The recommendation is to start with the CCP because it offers an account‑level overview that prevents later study from descending into rote memorization.
Free resources and learning aids
You don’t need to pay for an expensive course to begin. A set of free resources highlighted includes:
- AWS Skill Builder for official free courses.
- CCP flashcards and an AWS AI Practitioner guide in Spanish mentioned as interactive resources.
- Official AWS documentation as the authoritative reference.
- The AWS Free Tier page for experimenting without incurring costs.
These resources are intended to complement hands‑on practice: use the Free Tier, build projects, and consult documentation as you learn.
Community learning and local support
Learning in community accelerates progress and reduces frustration. The source points to a local example—the AWS User Group El Progreso in Guatemala—which meets to share real experiences and learn together.
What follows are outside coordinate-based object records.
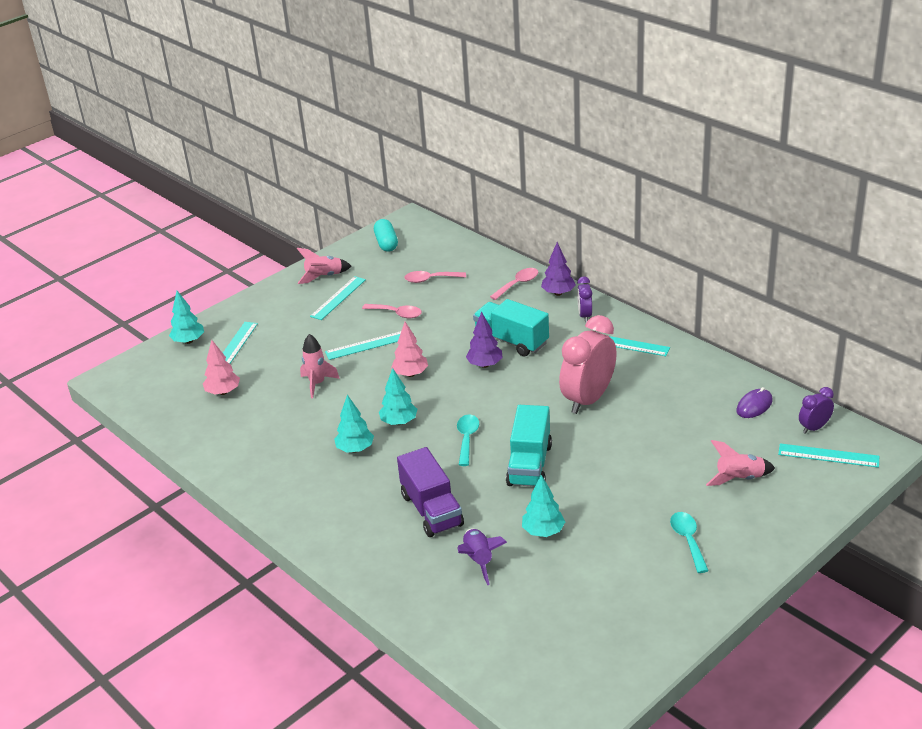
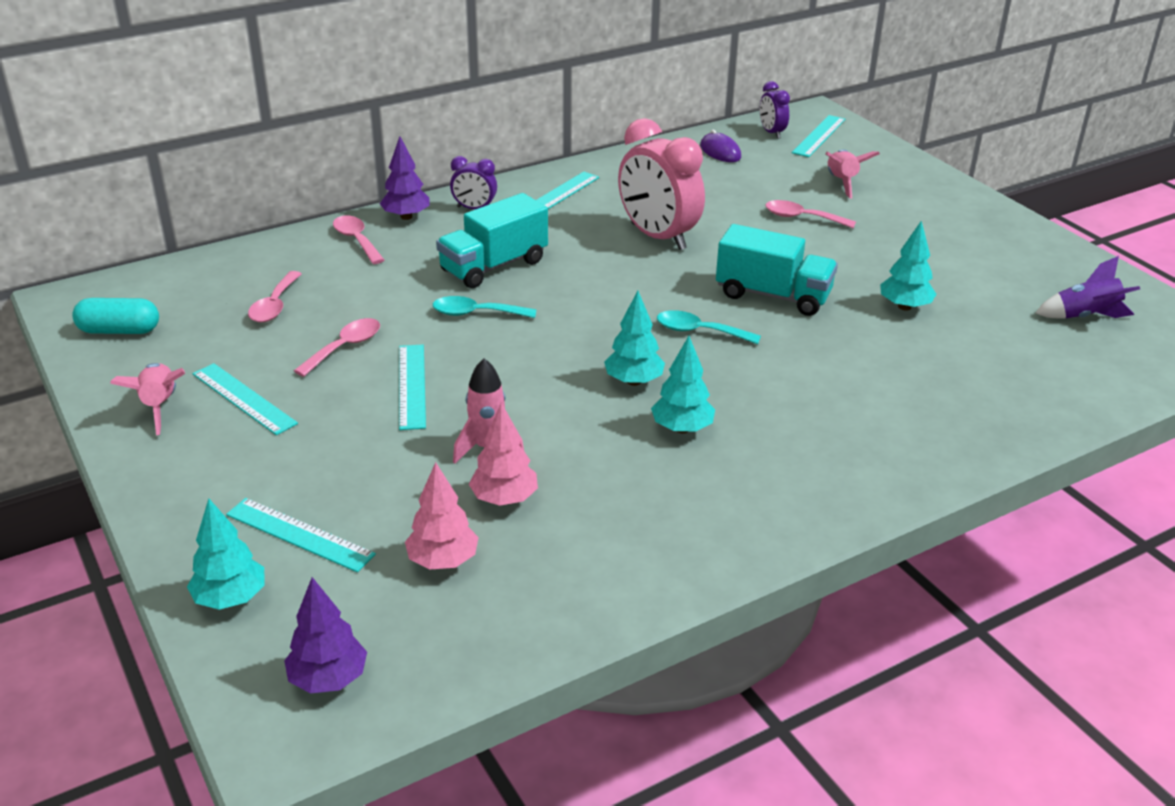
camera: 80 degrees left, 0 degrees up
(410, 374) = (518, 356): pink tree -> pink tree (504, 499)
(431, 510) = (844, 380): purple truck -> none
(479, 560) = (951, 358): purple rocket -> purple rocket (1085, 316)
(485, 365) = (536, 294): purple tree -> purple tree (328, 679)
(659, 464) = (802, 218): none -> pink spoon
(688, 540) = (935, 227): turquoise spoon -> turquoise spoon (476, 313)

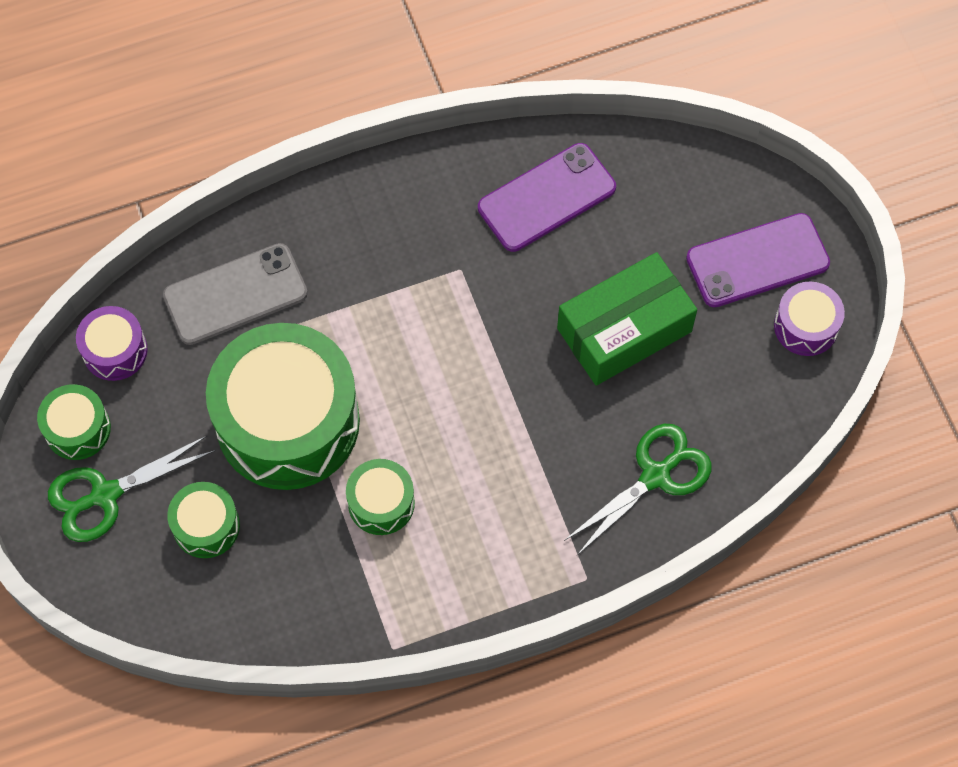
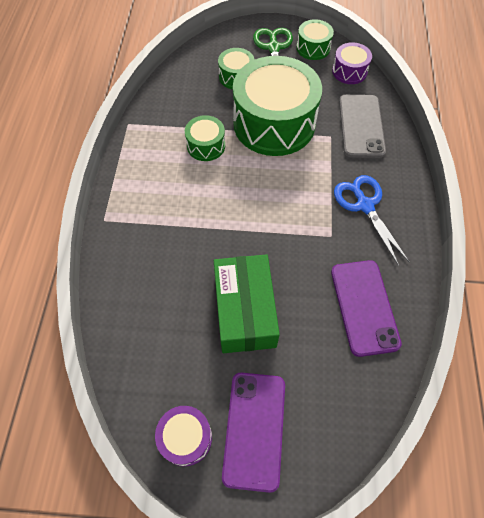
camera: 115 degrees right, 5 degrees down
(388, 244) = (365, 205): none -> blue scissors
(655, 475) = (139, 283): green scissors -> none

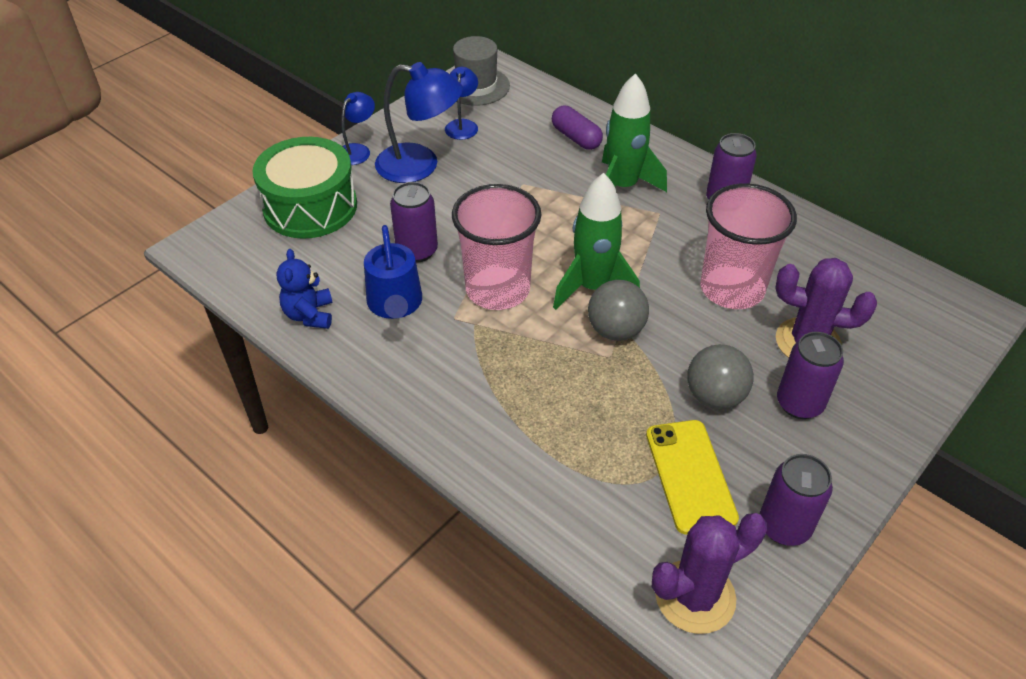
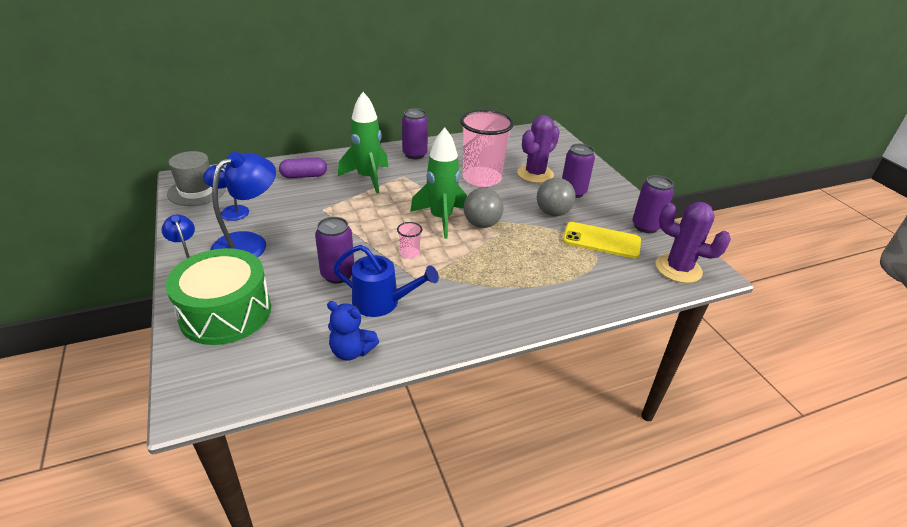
camera: 65 degrees left, 10 degrees down
(497, 289) = (409, 253): pink cup -> pink cup, size x0.40
(695, 596) = (678, 269): purple cactus -> purple cactus turned 60 degrees counterclockwise

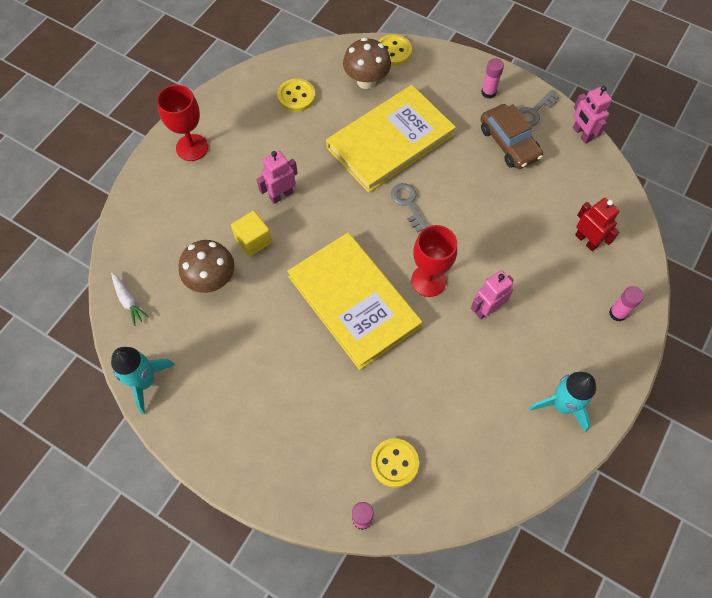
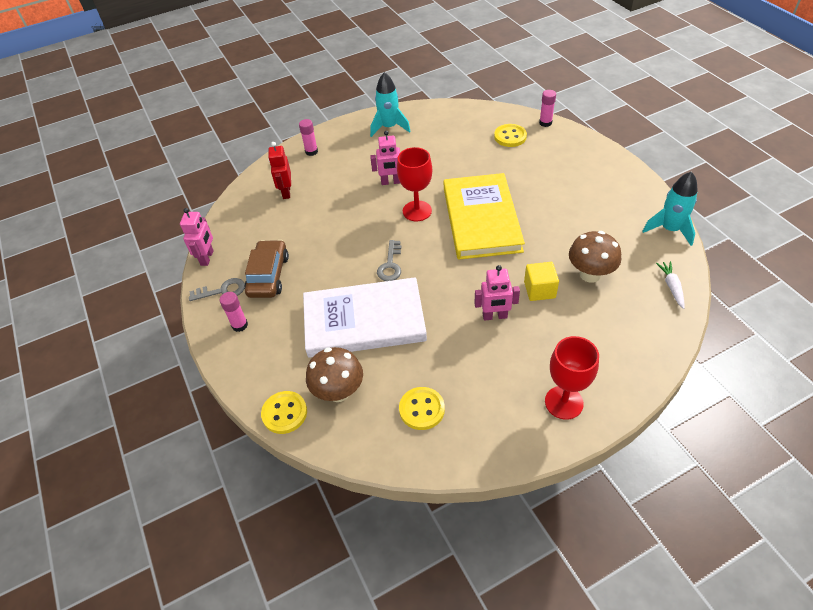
camera: 145 degrees left, 15 degrees down
(390, 141) = (364, 321): yellow book -> white book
Whether you join a local user group or online forums, the community is a practical place to troubleshoot, exchange patterns, and find mentorship.
What this approach means for developers and businesses
Focusing on account security, Free Tier limits, and a small set of core services has several practical implications that map directly to the developer experience and business outcomes spelled out in the source:
- Faster onboarding for teams: by learning IAM, EC2, S3, VPC, Lambda, and RDS first, developers build a mental model that maps to common architectures encountered in jobs and projects.
- Lower operational risk: enabling MFA, using an IAM admin user instead of root, activating CloudTrail, and setting billing alerts reduce the most common causes of incidents and billing surprises.
- Cost control and experimentation: the Free Tier plus On‑Demand usage lets individuals and small teams experiment at minimal cost; understanding pricing models (On‑Demand, Reserved, Spot) allows teams to plan for efficiency when workloads scale.
- Hiring and career readiness: completing a hands‑on project and passing foundational certifications like CCP provides vocabulary and demonstrable experience for interviews, particularly in regions where AWS certifications carry weight.
These outcomes align with the core thesis: you don’t need to master every AWS service to be effective; you need a secure account, knowledge of billing and the Free Tier, and competence with the services that are used most frequently.
Practical next steps for new AWS users
Follow a simple, low‑risk checklist as you begin:
- Register and verify your account, then enable MFA on the root user.
- Create an IAM user with administrator permissions for daily use and avoid using root.
- Configure a billing budget with an alert (for example, at $5) to detect unexpected charges early.
- Turn on CloudTrail so activity is recorded from the start.
- Build the S3 + Lambda + API Gateway project to touch the most common serverless services.
- Use official free training and documentation, and join a user group or online community to ask questions and share progress.
Each of these steps is both practical and concrete, and together they form a repeatable pattern for safely growing cloud skills.
Looking ahead, the pattern described here—secure the account, respect Free Tier limits, learn the core services, and construct a small serverless project—creates a durable foundation for future work in cloud architecture, security, and application development; it also prepares learners for certification paths and real‑world conversations about cost, reliability, and design. As you become comfortable with the basics, you can expand into specialized services and optimizations with a clear map of how new components fit into your cloud architecture.